Not in the sudden, sweeping way of falling in love with a city, but in the slow, quiet accumulation of small routines that stitched themselves into his days. Shane woke most mornings to the low hum of traffic six floors below, the distant call of gulls, and the soft gray light filtering through his studio windows.
He brewed coffee in the same chipped mug he’d brought from home. He sketched at the tall table by the window while the city woke up around him. He walked the same route along the waterfront every evening, watching the water change color with the sky.
The anger had not disappeared. It had simply softened, no longer a sharp blade in his chest, but a dull ache that flared only on certain nights, when the wind sounded too much like the one back home. The grief was still there too. But it no longer swallowed him whole.
He was creating again. Not just seeing the paintings of others. But his own.
Not the careful, restrained pieces he used to make. These were bolder. Messier. Colors bleeding into one another, forms that refused to be contained. The gallery had already extended his residency. His first small solo show was scheduled for the spring.
People were starting to notice.
One Thursday evening, as the sun dipped low and painted the sky in strokes of rose and amber, Shane sat on his usual bench by the lake. The air was cold but crisp. He held a half-finished sketchbook on his lap, pencil loose in his fingers.
For the first time in years, his hands didn’t shake when he drew.
His phone buzzed. He glanced down.
Ilya: Hey. I saw the photos from your studio opening last week. You looked happy. Really happy. I’m glad. No pressure to reply. Just wanted you to know I’m proud of you. Take care of yourself, Shane.
Shane stared at the message for a long time.
The wind tugged gently at the pages of his sketchbook. He waited for the familiar twist in his chest, the anger, the longing, the ache. It came, but softer now. Manageable.
He typed back after a while.
Shane: Thank you. I’m doing okay. Better than okay, some days. I hope you are too.

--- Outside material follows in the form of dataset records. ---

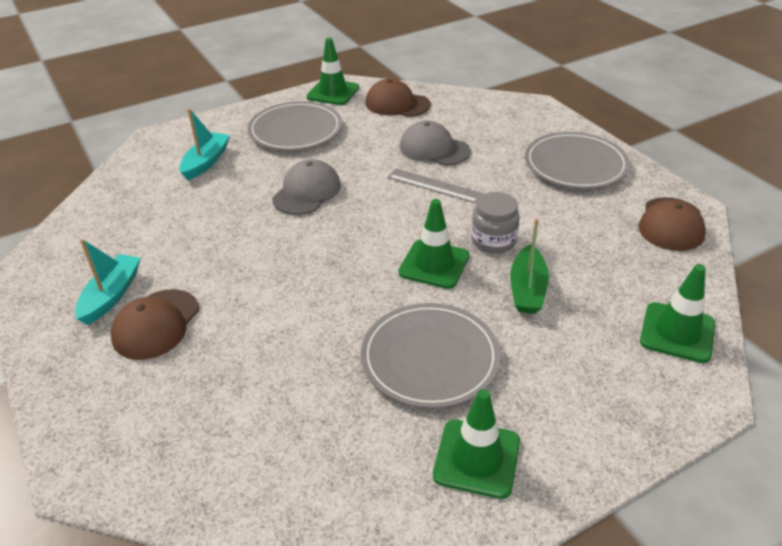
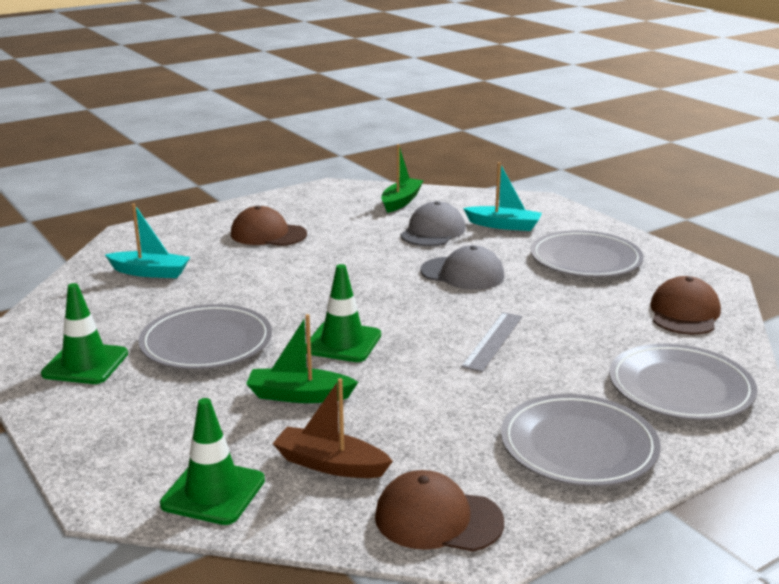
camera: 85 degrees right, 15 degrees down
turquoise boat [75,239,141,325] -> turquoise boat moved to [105,204,190,278]
green traffic cone [306,38,359,105] -> none
grey cap [400,120,471,166] -> grey cap moved to [400,201,465,246]
grey jar [471,192,520,254] -> none
none -> brown boat [273,378,393,478]
none -> green boat [381,144,424,213]
none -> grey plate [609,344,757,420]

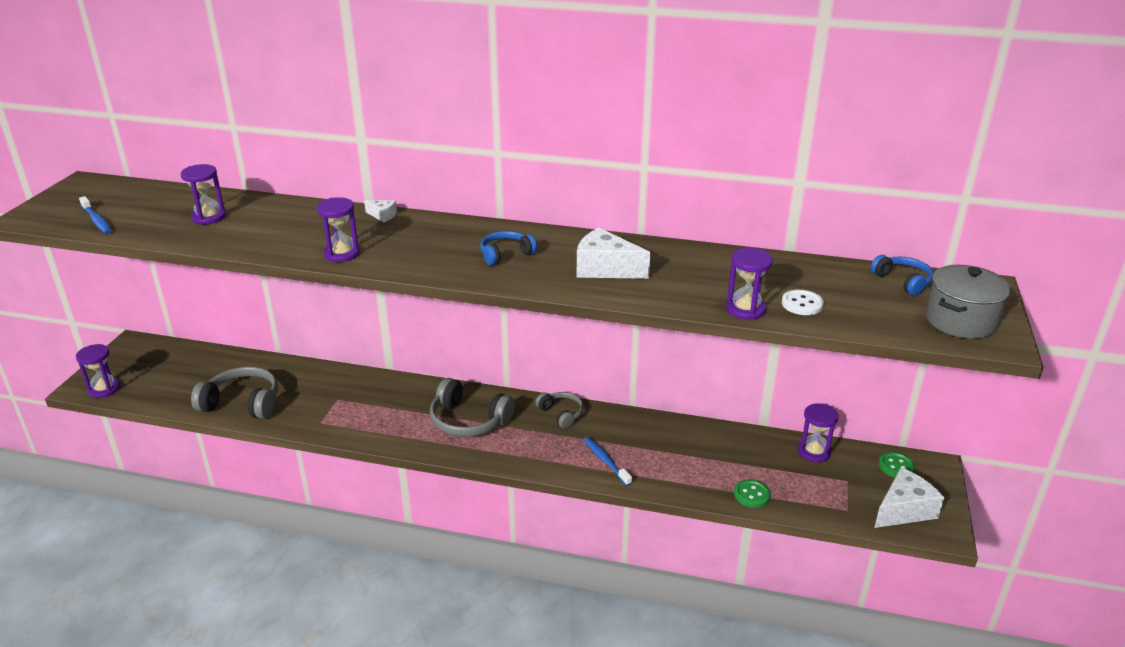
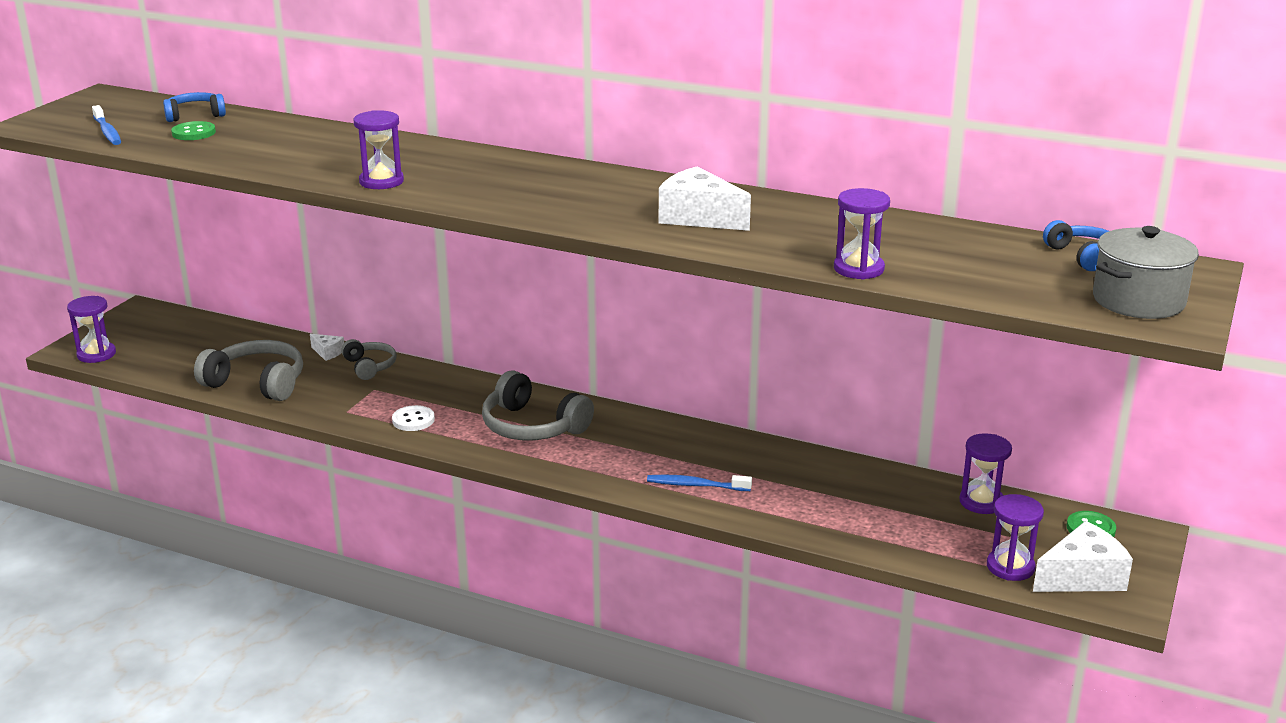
camera: 10 degrees right, 5 degrees down
purple hourglass [181,164,226,225] -> purple hourglass moved to [987,494,1044,581]
white cheese [364,200,397,222] -> white cheese moved to [310,334,344,361]
blue headphones [480,231,537,266] -> blue headphones moved to [163,92,226,122]
grey headphones [535,392,584,429] -> grey headphones moved to [341,339,397,380]
blue toothbrush [583,437,632,486] -> blue toothbrush turned 60 degrees counterclockwise [647,475,752,491]
green button [734,479,771,508] -> green button moved to [171,121,216,140]
white button [782,290,824,315] -> white button moved to [392,405,435,431]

He didn’t add anything else. No I miss you. No come visit. Not yet. Maybe not ever. But the message felt honest. Clean.
He set the phone down and looked out over the water. The lake stretched wide and calm, reflecting the dying light like a mirror.
Somewhere behind him, the city hummed with life, new friends he was slowly letting in, late-night studio sessions that felt like freedom, mornings where he woke up without the first thought being about what he had lost.
He was building something here. Not to replace what was broken, but to grow around the cracks. To prove to himself that he could still bloom even after being uprooted.
The ghosts hadn’t disappeared completely. They probably never would. But they no longer walked beside him every step of the way. They lingered at a distance now, quiet echoes instead of constant shadows.
Shane closed his sketchbook and stood, slipping it under his arm. The wind brushed through his hair, cool and kind. He started walking back toward his apartment, footsteps steady on the path.
For the first time in years, the future didn’t feel like something to survive.
It felt like something to walk toward.
And that, he realized with a small, quiet smile, was more than enough.